Said Nursi müspet hareket etmeyi bir meslek olarak kendisine edinmiş ve Kur’an’ın esaslarına dayanan medeniyet düşüncesinde müspet hareketin çok önemli olduğunu belirtmiştir (Nursi, 2014: 433). Kendisi ömrü boyunca müsbet hareket etmeyi düstur edinmiş; "Birkaç adamın hatasıyla yüzer adamların zarar görmesine sebep olunamaz" demiştir. Bundan dolayı yapılan birçok zulümler esnasında bir tek hâdise meydana gelmemiş ve Bedîüzzaman Said Nursî, talebelerine daima sabır, tahammül ve yalnız iman ve İslâmiyet’e çalışmayı tavsiye etmiştir (Nursi, 2015: 216 )
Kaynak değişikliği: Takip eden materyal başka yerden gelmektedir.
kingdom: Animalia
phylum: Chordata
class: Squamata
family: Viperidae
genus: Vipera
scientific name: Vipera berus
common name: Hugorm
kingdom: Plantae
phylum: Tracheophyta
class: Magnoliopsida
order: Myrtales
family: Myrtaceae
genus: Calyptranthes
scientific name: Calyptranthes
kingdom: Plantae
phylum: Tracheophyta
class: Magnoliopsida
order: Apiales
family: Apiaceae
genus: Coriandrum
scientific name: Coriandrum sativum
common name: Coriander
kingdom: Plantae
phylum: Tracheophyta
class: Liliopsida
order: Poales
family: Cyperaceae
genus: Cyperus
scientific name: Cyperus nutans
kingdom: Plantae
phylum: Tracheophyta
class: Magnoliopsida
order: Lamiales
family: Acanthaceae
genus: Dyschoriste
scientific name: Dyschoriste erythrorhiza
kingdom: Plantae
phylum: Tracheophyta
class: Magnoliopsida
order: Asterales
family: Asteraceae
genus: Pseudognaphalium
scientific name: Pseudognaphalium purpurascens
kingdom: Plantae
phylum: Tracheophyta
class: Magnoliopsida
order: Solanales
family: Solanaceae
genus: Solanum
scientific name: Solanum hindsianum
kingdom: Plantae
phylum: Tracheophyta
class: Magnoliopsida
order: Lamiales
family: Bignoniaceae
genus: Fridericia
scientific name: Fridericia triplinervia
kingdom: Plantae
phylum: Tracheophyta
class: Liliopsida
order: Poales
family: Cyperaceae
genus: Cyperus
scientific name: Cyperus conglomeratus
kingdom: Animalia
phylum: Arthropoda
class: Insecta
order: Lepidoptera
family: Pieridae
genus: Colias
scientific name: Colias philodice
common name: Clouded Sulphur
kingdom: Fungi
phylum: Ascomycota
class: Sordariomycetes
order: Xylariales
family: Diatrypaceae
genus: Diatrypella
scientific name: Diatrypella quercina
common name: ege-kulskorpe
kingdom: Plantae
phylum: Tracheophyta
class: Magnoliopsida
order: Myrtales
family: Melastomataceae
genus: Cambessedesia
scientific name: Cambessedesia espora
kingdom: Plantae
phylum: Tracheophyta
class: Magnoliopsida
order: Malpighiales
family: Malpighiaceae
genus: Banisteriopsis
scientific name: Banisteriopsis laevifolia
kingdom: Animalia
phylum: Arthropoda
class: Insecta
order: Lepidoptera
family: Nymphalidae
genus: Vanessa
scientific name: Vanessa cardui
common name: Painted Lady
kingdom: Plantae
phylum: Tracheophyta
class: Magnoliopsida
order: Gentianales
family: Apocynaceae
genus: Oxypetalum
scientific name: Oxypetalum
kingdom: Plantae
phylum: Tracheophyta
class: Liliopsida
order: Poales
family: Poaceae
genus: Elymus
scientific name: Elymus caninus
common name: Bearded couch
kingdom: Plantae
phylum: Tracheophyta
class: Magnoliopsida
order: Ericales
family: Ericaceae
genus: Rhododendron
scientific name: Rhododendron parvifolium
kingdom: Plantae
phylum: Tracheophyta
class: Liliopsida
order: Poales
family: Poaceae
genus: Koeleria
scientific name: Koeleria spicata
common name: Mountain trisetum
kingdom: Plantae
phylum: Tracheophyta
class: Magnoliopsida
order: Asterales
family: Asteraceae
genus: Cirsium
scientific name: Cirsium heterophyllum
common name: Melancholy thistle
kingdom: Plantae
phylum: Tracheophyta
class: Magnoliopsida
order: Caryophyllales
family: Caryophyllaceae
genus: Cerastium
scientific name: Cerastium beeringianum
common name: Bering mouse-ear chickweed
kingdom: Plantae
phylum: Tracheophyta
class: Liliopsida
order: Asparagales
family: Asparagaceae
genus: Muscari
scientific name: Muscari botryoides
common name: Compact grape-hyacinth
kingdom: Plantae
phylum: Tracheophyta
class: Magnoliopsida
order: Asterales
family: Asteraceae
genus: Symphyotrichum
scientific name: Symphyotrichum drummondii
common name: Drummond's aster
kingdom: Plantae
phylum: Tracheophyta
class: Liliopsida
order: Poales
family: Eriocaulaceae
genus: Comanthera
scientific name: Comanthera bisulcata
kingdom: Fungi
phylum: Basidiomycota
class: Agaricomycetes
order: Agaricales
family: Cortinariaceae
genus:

Yine Risale-i Nurun bütününe baktığınız zaman Allah’ı Tanımak, Şuurlanma (Farkındalık), Hoşgörü, Affetmek, Sabır, Şükür, Dua, Hüsn-ü zan (iyi niyet), Ahiret İnancı, Ümit, Takva (Allah’ın sevdiği eylemleri yapma ve istemediği eylemlerden uzak durma konusunda sorumlu, bilinçli ve duyarlı tutum (Nursi, 2015: 303)) gibi kavramların yaşam olaylarıyla başa çıkmada pozitif etkisi olduğu görülmektedir. Özellikle hoşgörü ve affetme, farklılıkları anlama ve kabullenmede müspet hareket pratiği olarak kendini göstermektedir. Burada özellikle belirtilmesi gereken bir husus vardır ki manevi değerlerin kişide yerleşmesi ve hayatta aktif bir şekilde beceri ve davranış boyutunda kullanılabilmesi için ön bir değer olarak tevazu değerinin edinilmesi gerekmektedir. Gurur ve kibirden uzak, haklılık davasından uzak bir mütevazı yaşayış, bahsi geçen manevi değer ve kavramların edinilmesine zemin hazırlayacaktır.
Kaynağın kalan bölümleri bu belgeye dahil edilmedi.